PROVIDED ENTRIES START
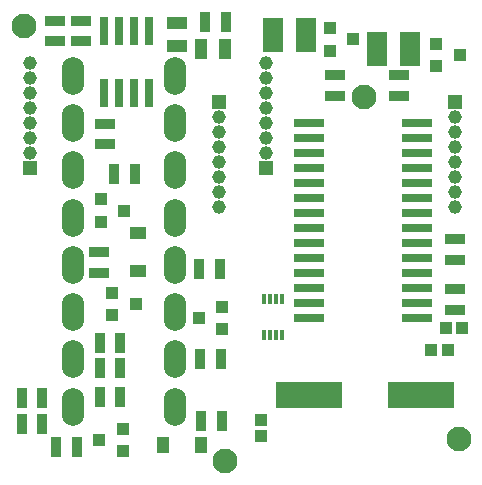
<source format=gbs>
%FSLAX24Y24*%
%MOIN*%
G70*
G01*
G75*
G04 Layer_Color=16711935*
%ADD10C,0.0079*%
%ADD11R,0.0236X0.0886*%
%ADD12R,0.0299X0.0945*%
%ADD13R,0.0315X0.0354*%
%ADD14R,0.0886X0.0236*%
%ADD15R,0.0846X0.0335*%
%ADD16C,0.0335*%
%ADD17R,0.0335X0.0846*%
%ADD18R,0.0315X0.0630*%
%ADD19R,0.0394X0.0276*%
%ADD20R,0.0236X0.0197*%
%ADD21R,0.0276X0.0394*%
%ADD22R,0.0354X0.0315*%
%ADD23R,0.0906X0.0906*%
%ADD24R,0.0492X0.0433*%
%ADD25R,0.0354X0.0315*%
%ADD26R,0.0591X0.0295*%
%ADD27R,0.0295X0.0591*%
%ADD28C,0.0276*%
%ADD29C,0.0100*%
%ADD30C,0.0118*%
%ADD31C,0.0138*%
%ADD32C,0.0098*%
%ADD33C,0.0380*%
%ADD34R,0.0380X0.0380*%
%ADD35O,0.0669X0.1181*%
%ADD36C,0.0380*%
%ADD37R,0.2165X0.0827*%
%ADD38R,0.0118X0.0295*%
%ADD39R,0.0480X0.0358*%
%ADD40R,0.0358X0.0480*%
%ADD41R,0.0630X0.1063*%
%ADD42R,0.0906X0.0236*%
%ADD43R,0.0630X0.0315*%
%ADD44C,0.0236*%
%ADD45C,0.0394*%
%ADD46C,0.0039*%
%ADD47C,0.0063*%
%ADD48R,0.0246X0.0433*%
%ADD49R,0.0316X0.0966*%
%ADD50R,0.0379X0.1025*%
%ADD51R,0.0395X0.0434*%
%ADD52R,0.0966X0.0316*%
%ADD53R,0.0926X0.0415*%
%ADD54C,0.0415*%
%ADD55R,0.0415X0.0926*%
%ADD56R,0.0395X0.0710*%
%ADD57R,0.0474X0.0356*%
%ADD58R,0.0316X0.0277*%
%ADD59R,0.0356X0.0474*%
%ADD60R,0.0434X0.0395*%
%ADD61R,0.0986X0.0986*%
%ADD62R,0.0572X0.0513*%
%ADD63R,0.0434X0.0395*%
%ADD64R,0.0671X0.0375*%
%ADD65R,0.0375X0.0671*%
%ADD66C,0.0827*%
%ADD67C,0.0460*%
%ADD68R,0.0460X0.0460*%
%ADD69O,0.0749X0.1261*%
%ADD70R,0.2245X0.0907*%
%ADD71R,0.0150X0.0327*%
%ADD72R,0.0560X0.0438*%
%ADD73R,0.0438X0.0560*%
%ADD74R,0.0710X0.1143*%
%ADD75R,0.0986X0.0316*%
%ADD76R,0.0710X0.0395*%
D49*
X4766Y14882D02*
D03*
X4266D02*
D03*
X3766D02*
D03*
X4766Y12835D02*
D03*
X4266D02*
D03*
X3766D02*
D03*
X3266Y14882D02*
D03*
Y12835D02*
D03*
D51*
X15197Y5000D02*
D03*
X14646D02*
D03*
X14724Y4252D02*
D03*
X14173D02*
D03*
D56*
X7285Y14291D02*
D03*
X6498D02*
D03*
D60*
X8504Y1929D02*
D03*
Y1378D02*
D03*
D63*
X4331Y5787D02*
D03*
X3543Y6161D02*
D03*
Y5413D02*
D03*
X3937Y8898D02*
D03*
X3150Y9272D02*
D03*
Y8524D02*
D03*
X3898Y1634D02*
D03*
Y886D02*
D03*
X3110Y1260D02*
D03*
X7205Y5689D02*
D03*
Y4941D02*
D03*
X6417Y5315D02*
D03*
X11575Y14606D02*
D03*
X10787Y14980D02*
D03*
Y14232D02*
D03*
X15118Y14094D02*
D03*
X14331Y14468D02*
D03*
Y13720D02*
D03*
D64*
X1614Y15226D02*
D03*
Y14537D02*
D03*
X2480Y15226D02*
D03*
Y14537D02*
D03*
X3110Y7510D02*
D03*
Y6821D02*
D03*
X3307Y11801D02*
D03*
Y11112D02*
D03*
X10945Y13415D02*
D03*
Y12726D02*
D03*
X13110Y13415D02*
D03*
Y12726D02*
D03*
X14961Y7943D02*
D03*
Y7254D02*
D03*
Y6291D02*
D03*
Y5602D02*
D03*
D65*
X3809Y2677D02*
D03*
X3120D02*
D03*
X7313Y15197D02*
D03*
X6624D02*
D03*
X4281Y10118D02*
D03*
X3593D02*
D03*
X3809Y3661D02*
D03*
X3120D02*
D03*
X3809Y4488D02*
D03*
X3120D02*
D03*
X7156Y3937D02*
D03*
X6467D02*
D03*
X7195Y1890D02*
D03*
X6506D02*
D03*
X7116Y6969D02*
D03*
X6427D02*
D03*
X2352Y1024D02*
D03*
X1663D02*
D03*
X1211Y2638D02*
D03*
X522D02*
D03*
X1211Y1772D02*
D03*
X522D02*
D03*
D66*
X11929Y12677D02*
D03*
X15079Y1299D02*
D03*
X591Y15039D02*
D03*
X7283Y551D02*
D03*
D67*
X14961Y9523D02*
D03*
Y9023D02*
D03*
X14961Y11524D02*
D03*
Y12024D02*
D03*
Y10024D02*
D03*
Y11024D02*
D03*
Y10524D02*
D03*
X787Y13810D02*
D03*
X787Y11311D02*
D03*
Y11811D02*
D03*
Y10811D02*
D03*
Y13311D02*
D03*
Y12311D02*
D03*
Y12811D02*
D03*
X7087Y12024D02*
D03*
Y10024D02*
D03*
Y10524D02*
D03*
Y9524D02*
D03*
Y11024D02*
D03*
Y11524D02*
D03*
X7087Y9024D02*
D03*
X8661Y10811D02*
D03*
Y12311D02*
D03*
Y12811D02*
D03*
X8661Y13812D02*
D03*
Y13312D02*
D03*
X8661Y11811D02*
D03*
Y11311D02*
D03*
D68*
X14961Y12524D02*
D03*
X787Y10311D02*
D03*
X7087Y12524D02*
D03*
X8661Y10311D02*
D03*
D69*
X2244Y13386D02*
D03*
Y11811D02*
D03*
Y10236D02*
D03*
Y8661D02*
D03*
Y5512D02*
D03*
Y7087D02*
D03*
Y3937D02*
D03*
Y2362D02*
D03*
X5630Y13386D02*
D03*
Y11811D02*
D03*
Y10236D02*
D03*
Y8661D02*
D03*
Y7087D02*
D03*
Y5512D02*
D03*
Y3937D02*
D03*
Y2362D02*
D03*
D70*
X13839Y2756D02*
D03*
X10098D02*
D03*
D71*
X9193Y5965D02*
D03*
X8996D02*
D03*
X8799D02*
D03*
X9193Y4744D02*
D03*
X8799D02*
D03*
X8602D02*
D03*
X8996D02*
D03*
X8602Y5965D02*
D03*
D72*
X4409Y8163D02*
D03*
Y6876D02*
D03*
D73*
X6510Y1102D02*
D03*
X5222D02*
D03*
D74*
X10000Y14764D02*
D03*
X8898D02*
D03*
X13465Y14291D02*
D03*
X12362D02*
D03*
D75*
X13691Y11333D02*
D03*
Y10833D02*
D03*
Y11833D02*
D03*
Y10333D02*
D03*
Y9833D02*
D03*
Y9333D02*
D03*
Y8833D02*
D03*
Y8333D02*
D03*
Y7333D02*
D03*
Y6833D02*
D03*
Y5833D02*
D03*
Y5333D02*
D03*
Y6333D02*
D03*
Y7833D02*
D03*
X10089Y11833D02*
D03*
Y10833D02*
D03*
Y10333D02*
D03*
Y11333D02*
D03*
Y9333D02*
D03*
Y8833D02*
D03*
Y9833D02*
D03*
Y7833D02*
D03*
Y7333D02*
D03*
Y8333D02*
D03*
Y5833D02*
D03*
Y5333D02*
D03*
Y6833D02*
D03*
Y6333D02*
D03*
D76*
X5709Y15157D02*
D03*
Y14370D02*
D03*
M02*

</source>
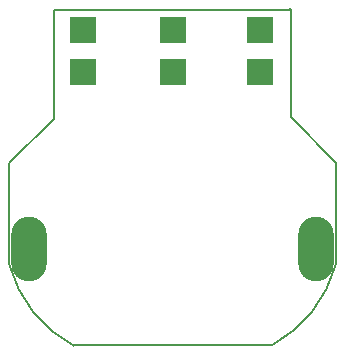
<source format=gbs>
G04 #@! TF.FileFunction,Soldermask,Bot*
%FSLAX46Y46*%
G04 Gerber Fmt 4.6, Leading zero omitted, Abs format (unit mm)*
G04 Created by KiCad (PCBNEW 4.0.7) date 10/21/21 16:27:33*
%MOMM*%
%LPD*%
G01*
G04 APERTURE LIST*
%ADD10C,0.100000*%
%ADD11C,0.150000*%
%ADD12R,2.200000X2.200000*%
%ADD13O,3.000000X5.480000*%
G04 APERTURE END LIST*
D10*
D11*
X145105000Y-84673000D02*
X145125000Y-84673000D01*
X145105000Y-93899000D02*
X145105000Y-84673000D01*
X165181000Y-84658000D02*
X165014000Y-84658000D01*
X165181000Y-93795000D02*
X165181000Y-84658000D01*
X165186000Y-91945000D02*
X165186000Y-84676000D01*
X141305000Y-106238000D02*
X141305000Y-97719000D01*
X168961000Y-106213000D02*
X168961000Y-97597000D01*
X163540000Y-113096000D02*
X146761000Y-113096000D01*
X141314928Y-106247107D02*
G75*
G03X146771000Y-113125000I10637072J2835107D01*
G01*
X163531957Y-113100843D02*
G75*
G03X168974000Y-106223000I-5187957J9696843D01*
G01*
X168935000Y-97566000D02*
X165164000Y-93795000D01*
X145085000Y-93919000D02*
X141326000Y-97678000D01*
X145096000Y-84665000D02*
X165106000Y-84665000D01*
D12*
X147523000Y-86418000D03*
X147523000Y-89969000D03*
X155150000Y-86414000D03*
X155150000Y-89984000D03*
X162550000Y-86425000D03*
X162550000Y-89981000D03*
D13*
X142979000Y-104922000D03*
X167325000Y-104911000D03*
M02*

</source>
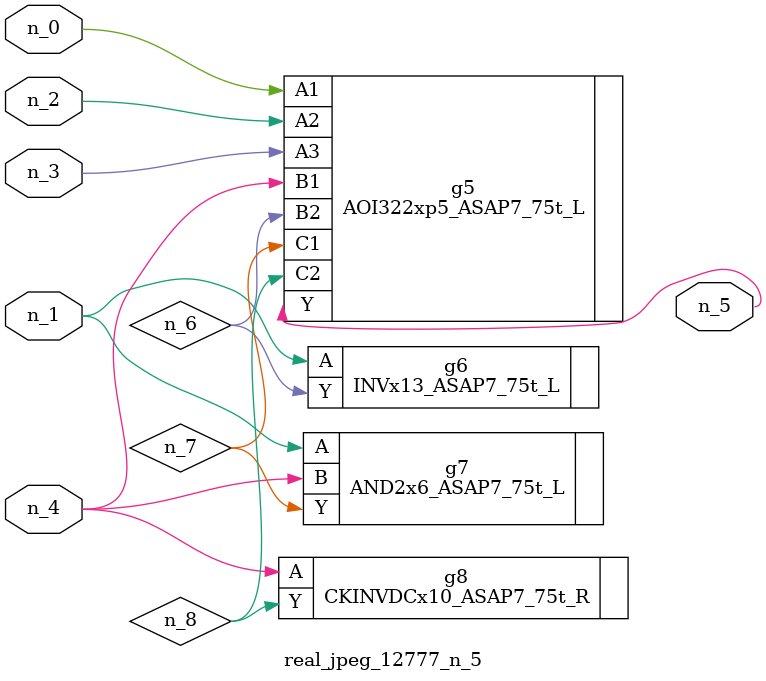
<source format=v>
module real_jpeg_12777_n_5 (n_4, n_0, n_1, n_2, n_3, n_5);

input n_4;
input n_0;
input n_1;
input n_2;
input n_3;

output n_5;

wire n_8;
wire n_6;
wire n_7;

AOI322xp5_ASAP7_75t_L g5 ( 
.A1(n_0),
.A2(n_2),
.A3(n_3),
.B1(n_4),
.B2(n_6),
.C1(n_7),
.C2(n_8),
.Y(n_5)
);

INVx13_ASAP7_75t_L g6 ( 
.A(n_1),
.Y(n_6)
);

AND2x6_ASAP7_75t_L g7 ( 
.A(n_1),
.B(n_4),
.Y(n_7)
);

CKINVDCx10_ASAP7_75t_R g8 ( 
.A(n_4),
.Y(n_8)
);


endmodule
</source>
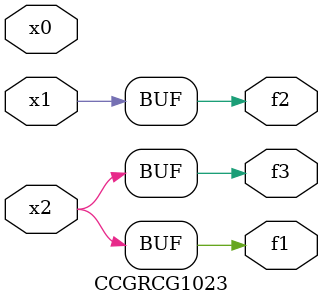
<source format=v>
module CCGRCG1023(
	input x0, x1, x2,
	output f1, f2, f3
);
	assign f1 = x2;
	assign f2 = x1;
	assign f3 = x2;
endmodule

</source>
PROVIDED ENTRIES END
• [TASK BRIEF] Your answer should be the lines above, from the line containing "G04 Gerber Fmt" up to and including the line containing "X168961000Y-97597000D01*", reproduced exactly and with nothing else.

• [SOLUTION FOR THIS TASK]
G04 Gerber Fmt 4.6, Leading zero omitted, Abs format (unit mm)*
G04 Created by KiCad (PCBNEW 4.0.7) date 10/21/21 16:27:33*
%MOMM*%
%LPD*%
G01*
G04 APERTURE LIST*
%ADD10C,0.100000*%
%ADD11C,0.150000*%
%ADD12R,2.200000X2.200000*%
%ADD13O,3.000000X5.480000*%
G04 APERTURE END LIST*
D10*
D11*
X145105000Y-84673000D02*
X145125000Y-84673000D01*
X145105000Y-93899000D02*
X145105000Y-84673000D01*
X165181000Y-84658000D02*
X165014000Y-84658000D01*
X165181000Y-93795000D02*
X165181000Y-84658000D01*
X165186000Y-91945000D02*
X165186000Y-84676000D01*
X141305000Y-106238000D02*
X141305000Y-97719000D01*
X168961000Y-106213000D02*
X168961000Y-97597000D01*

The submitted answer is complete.